ГЛАВА ТРЕТЬЯ. О ТОМ, ЧТО ОТВАГА РОЖДАЕТСЯ ОТ ДОВЕРИЯ БОГУ
В ОТВАГЕ НЕТ ВАРВАРСТВА

Иеронимус БОСХ. Воз сена (фрагмент). 1509. Строительство Адской башни— Подвиги совершают не те, кто ростом велик, а те, в ком есть отвага, широкое сердце и решимость пожертвовать собой. И на войне те, в ком есть отвага, имеют и доброту и не убивают других, потому что в отваге нет варварства. Такие люди стреляют не во врага, а вокруг него, и вынуждают его сдаться. Доб­рый предпочитает быть убитым, нежели убивать. Человек, настроенный таким образом, приемлет Божественные силы. Люди же злые трусливы и малодушны, свой страх они прикрывают наглостью, боятся и самих себя, и других, и потому от страха стреляют без остановки. Когда я про­ходил военную службу во время гражданской войны, мы как-то раз зашли в одну деревню. «Здесь никого из банди­тов нет, — сказали нам местные жители, — все ушли. Ос­талась только одна сумасшедшая». Один из наших издали увидел эту женщину и из ручного пулемета выпустил по ней две очереди. «Что я вам сделала?» — вскрикнула не­счастная и упала на землю.
— Он от страха это сделал?

— Да, от страха. Люди такого склада ищут для себя лёгкие решения. «Врага лучше прикончить», — говорят они, чтобы уже не сомневаться. Человек менее трусливый будет и менее злым. Он будет стараться вывести врага из строя, например, повредить ему руку или ногу, но убивать его не будет.
Мужество, отвага — это одно, а злобность, уголовщи­на — совсем другое. Брать врагов в плен для того, чтобы перерезать им горло, — это не мужество. Насто­ящим мужеством будет схватить врага, сломать ему винтовку и отпустить его на свободу. Мой отец так и делал. Когда он ловил четов (разбойников), совершавших набеги на Фарасы, он отбирал у них винтовки, ломал их и гово­рил: «Вы бабы, а не мужчины». После этого он отпус­кал их на свободу. А однажды он оделся богатой тур­чанкой, пришёл в их стан и спросил главаря. Заранее он договорился со своими парнями, чтобы те начинали атаку сразу, как только услышат условный сигнал. Ког­да четы провели его к главарю, отец сказал ему: «Пусть твои мужчины выйдут и оставят нас вдвоем». Как толь­ко они остались один на один, мой отец выхватил у главаря винтовку, переломил её и сказал разбойнику: «Теперь ты баба, а я — Эзнепидис!» Тут он дал ус­ловный сигнал, налетели его молодцы и выгнали четов из деревни.

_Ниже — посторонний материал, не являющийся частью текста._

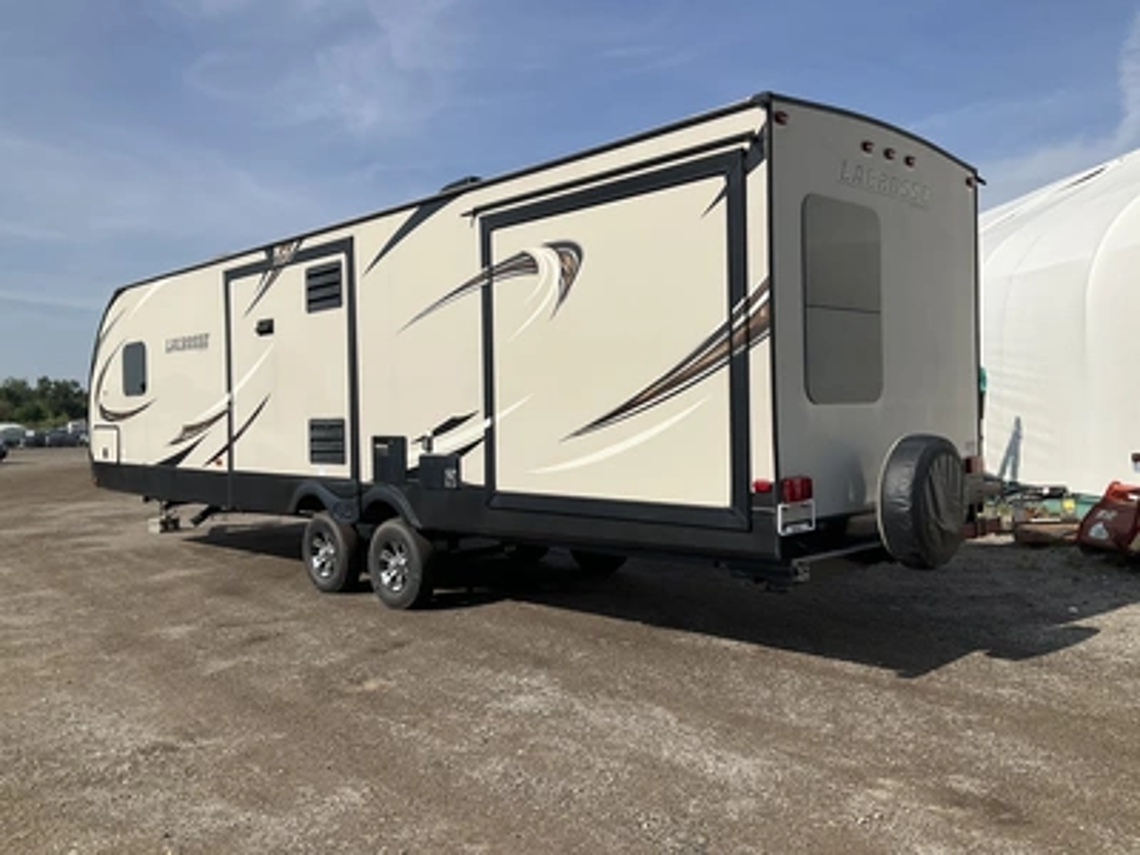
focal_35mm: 29
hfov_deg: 61.7
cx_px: 570
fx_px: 955
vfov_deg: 48.2
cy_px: 428
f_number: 1.8
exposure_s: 1/3534
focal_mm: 3
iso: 25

Для того чтобы преуспеть, надо иметь шальную, в хорошем смысле этого слова, жилку. В соответствии с тем, как человек использует эту шальную жилку, он становится или святым, или героем. Однако если та­кой человек собьётся с пути и увлечётся злым, он может стать преступником. Тот, в ком нет шальной жилки, ни святым, ни героем стать не может. А потому дол­жен завестись наш внутренний моторчик, должны за­работать сердце, отвага. Сердце должно стать безрас­судным. Я знаком со многими офицерами, вышедшими в отставку и от расстройства не находящими себе мес­та. Некоторые из них хотят, чтобы началась война, что­бы быть при деле, — так в них все горит. А кто-то толь­ко лишь получает призывную повестку, сразу весь дро­жит, а ещё кто-то притворяется сумасшедшим, чтобы не попасть в армию. Сколько отставников говорили мне, что хотят поехать в Боснию и повоевать! Не ис­пользовав свою отвагу в жизни духовной, они, слыша о войне, радуются возможности повоевать. Знаешь, ка­кие подвиги, какую духовную борьбу подъяли бы эти могучие люди, познай они духовную жизнь? Да они бы стали святыми.
КАКАЯ ОТВАГА БЫЛА В СТАРИНУ

— Геронда, однажды вы рассказывали нам что-то о сво­ей бабушке…
— Моя бабушка была очень отважным человеком. На всякий случай для безопасности она всегда имела при себе ятаган. Вот тебе, пожалуйста, женщина вдовая, двое детей, вокруг турки, но жить-то надо было… Тяжёлые были годы… Все её боялись. Молодчиной была! Как-то раз один разбойник залез в виноградник, который находился возле кладбища. Чтобы его испугались, он надел длинную, до пят, белую рубашку. Потом, выйдя из виноградника, он, как был в белой рубашке, зашёл на кладбище и давай там шастать. Случилось в ту пору проходить через кладбище моей бабушке. Разбойник, когда увидел её, растя­нулся на земле и притворился мёртвым, чтобы она при­няла его за вурдалака и напугалась. Однако бабушка по­дошла к нему и сказала: «Тебя, если б ты был человек порядочный, давно бы уже земля взяла!» И сказав это, начала бить злодея тупой стороной ятагана! Искалечила его. Кто это был такой, она даже не знала. Уже потом, в деревне услышала, что, мол, такого-то изувечили, и так узнала, кто это был.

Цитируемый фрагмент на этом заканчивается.